Revenue.
We hear a lot about revenue these days. The federal government needs it to pay for its services to the nation such as protection from enemies and management of federal lands. State and local governments need it to maintain roads and support good schools. Businesses need it to pay for supplies, equipment, and salaries. Individuals need revenue from employment or investments in order to pay for the necessities of life.
The word revenue in French means "return." When the government taxes its citizens and businesses it is seeking the return of some of the money it has put into circulation in the economy. Corporations and business owners seek a return on their investment in education, raw materials, transport, machinery, salaries and wages. Individuals are looking for a return on their time, effort, loyalty and expertise.
Do you notice a common denominator in this return concept? It has to do with the circulation of goods and assets in the economy. When the government needs revenue it typically seeks to grab a slice from somewhere in that circulation. It might tax the sale of goods, income from services, payment of dividends, import or export of goods, inheritance of property, value added, or ownership of land. It might (and does) spread the load by employing several of these forms of taxation.
Those who are taxed often complain about double taxation, as when businesses are taxed on profits and then the investors are taxed again on dividend income. The truth is that taxation is a never-ending series of snips taken out of the circulating dollar. If the rate of circulation increases, as it does in good economic times, the government gets more frequent snips and more income. Our current tax malaise, the deficit, is often attributed to a tax rate that is too low but it could just as well be blamed on sluggish circulation that makes tax events less frequent. To increase tax revenue it makes as much sense to stimulate the economy as it does to raise tax rates or devise new forms of taxation. If tax cuts actually act as a stimulus they might in fact increase revenue. Unfortunately, history does not support this particular theory.

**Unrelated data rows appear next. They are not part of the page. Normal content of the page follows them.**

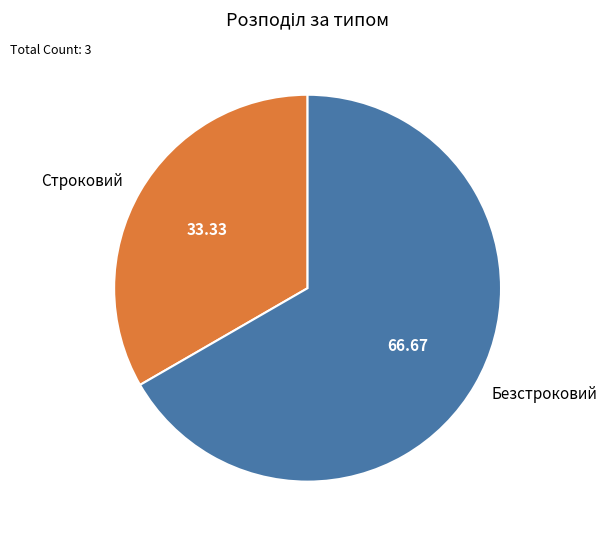

Rank the categories by value from lowest to highest.

Строковий, Безстроковий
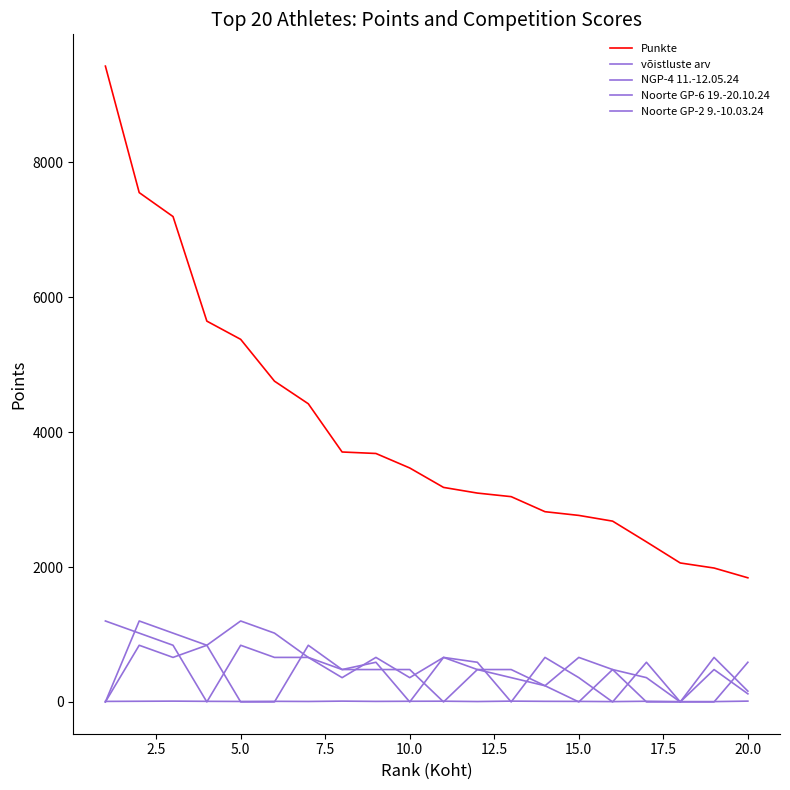

Reading left to right, list all the values displayed in this chart.

Punkte: 9425	7550	7195	5645	5375	4755	4420	3705	3683	3468	3180	3096	3043	2820	2765	2680	2373	2060	1985	1840
võistluste arv: 8	10	12	9	7	9	7	12	8	10	11	6	12	9	8	5	10	5	5	12
NGP-4 11.-12.05.24: 0	840	660	840	1200	1020	660	480	480	480	0	480	360	240	660	480	360	0	660	160
Noorte GP-6 19.-20.10.24: 0	1200	1020	840	0	0	840	480	588	0	660	588	0	660	360	0	588	0	0	588
Noorte GP-2 9.-10.03.24: 1200	1020	840	0	840	660	660	360	660	360	660	480	480	240	0	480	0	0	480	120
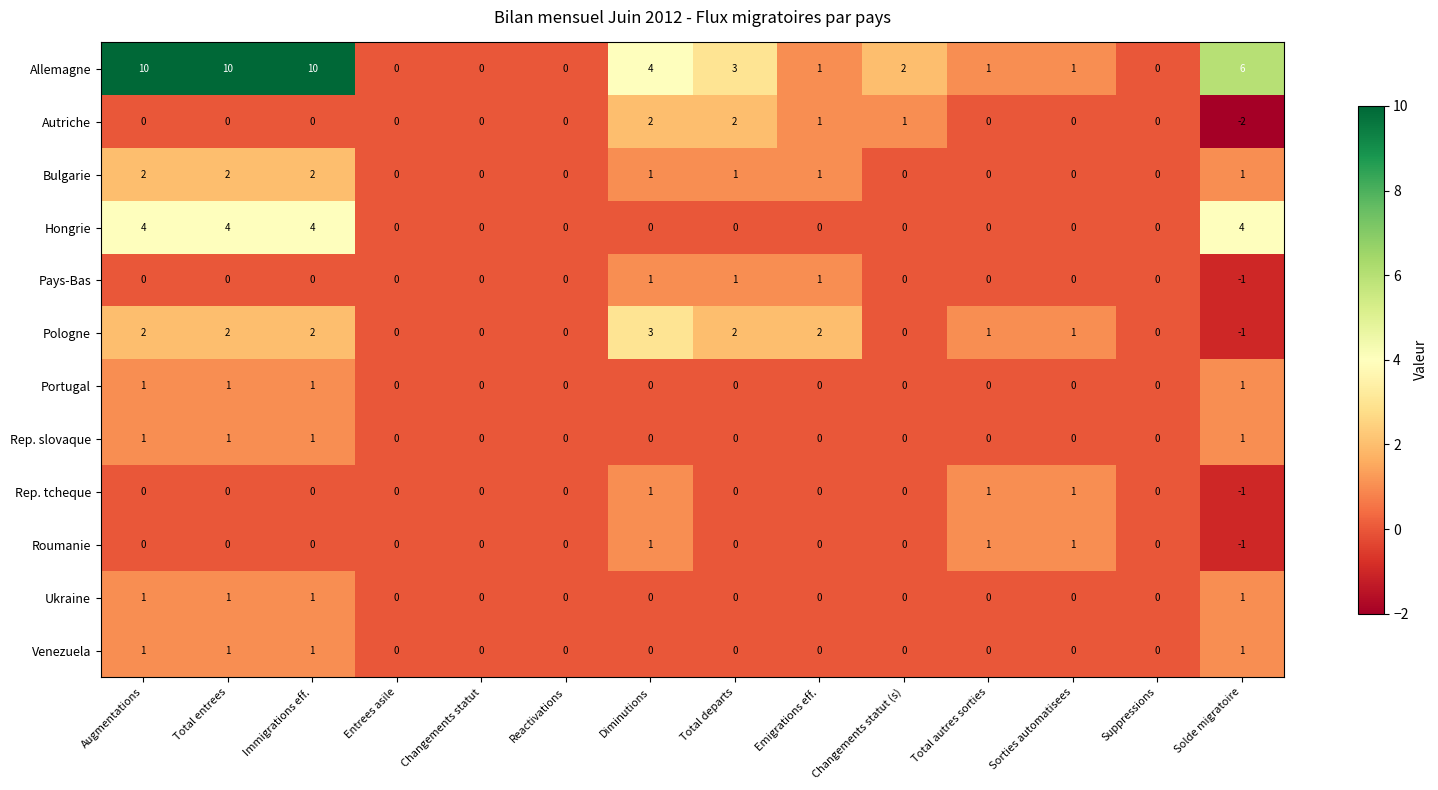

Which series has the largest total across all categories?

Allemagne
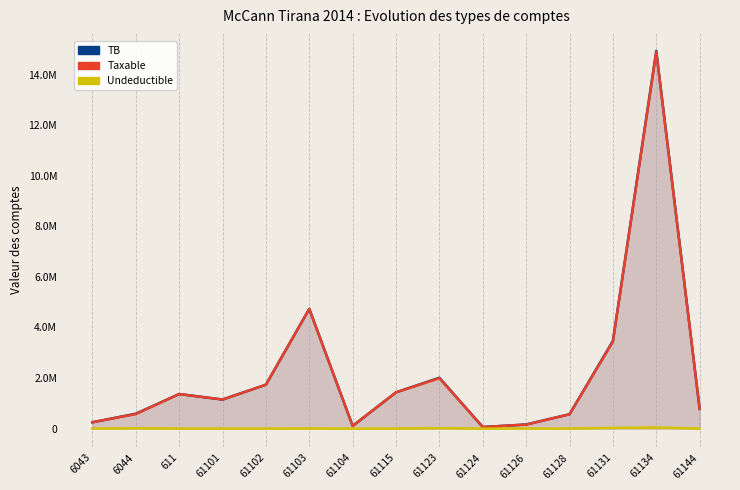

True or false: Taxable and TB intersect in this chart.

False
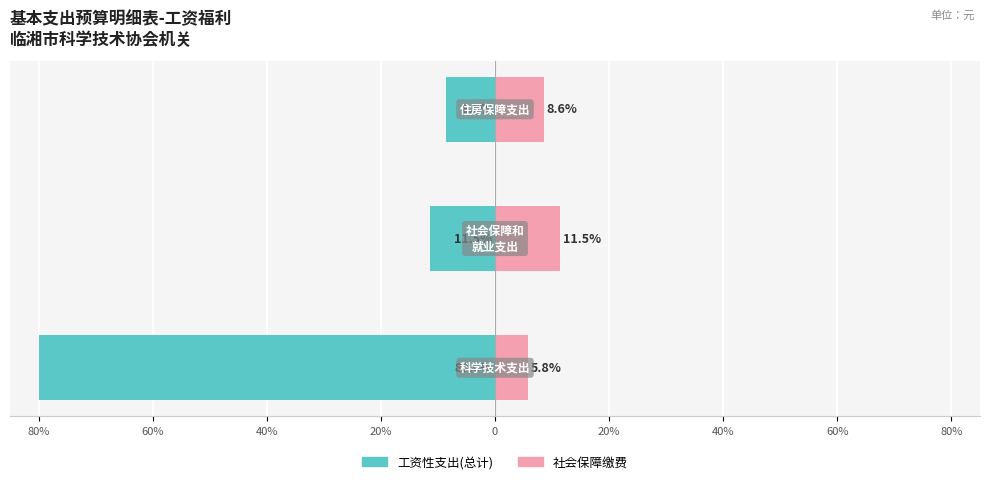

How many values in the 社会保障缴费 series exceed 8?

2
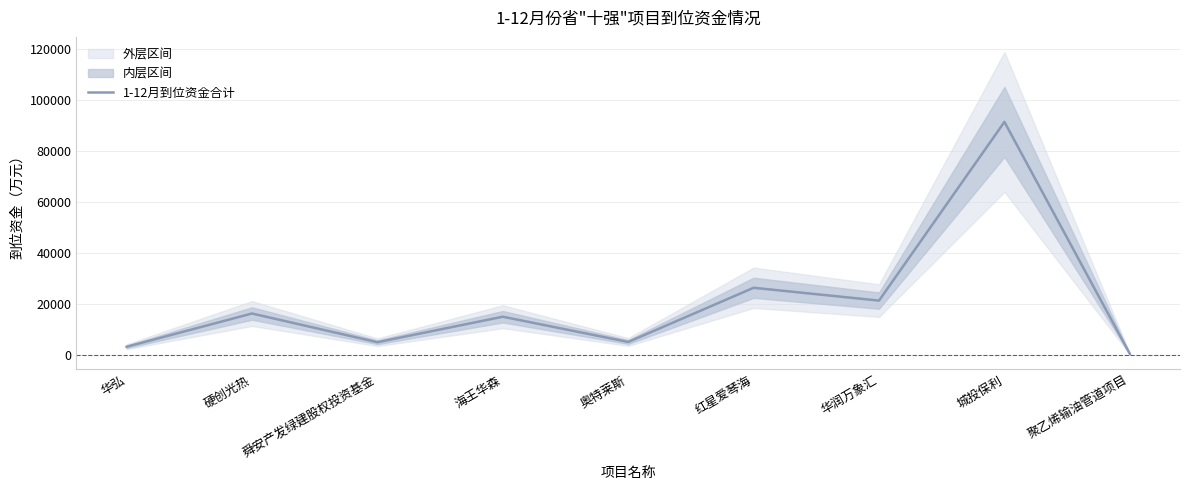

Rank the categories by value from highest to lowest.

城投保利, 红星爱琴海, 华润万象汇, 硬创光热, 海王华森, 奥特莱斯, 舜安产发绿建股权投资基金, 华弘, 聚乙烯输油管道项目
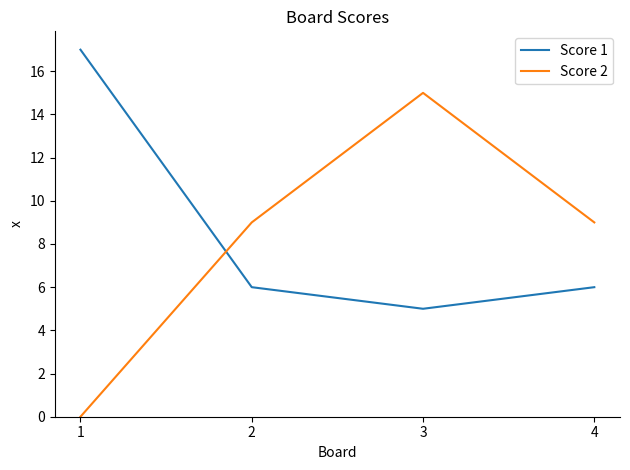

The Score 1 series shows 3 at 4. True or false?

False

An economist friend of mine, Daniel Farkas, argues persuasively that all federal revenue should be derived from a tax on land ownership. This would be an annual tax; thus in any year there would be no double taxation at the federal level. The rate of circulation of value in the economy would not matter, but developing the land would increase its value and thus the tax on it. Taxing only land value is a simple idea that would eliminate much of the partisan infighting about tax rates and their effect on the economy. Perhaps both sides in the current negotiation to avoid the fiscal cliff are focusing on the wrong variables.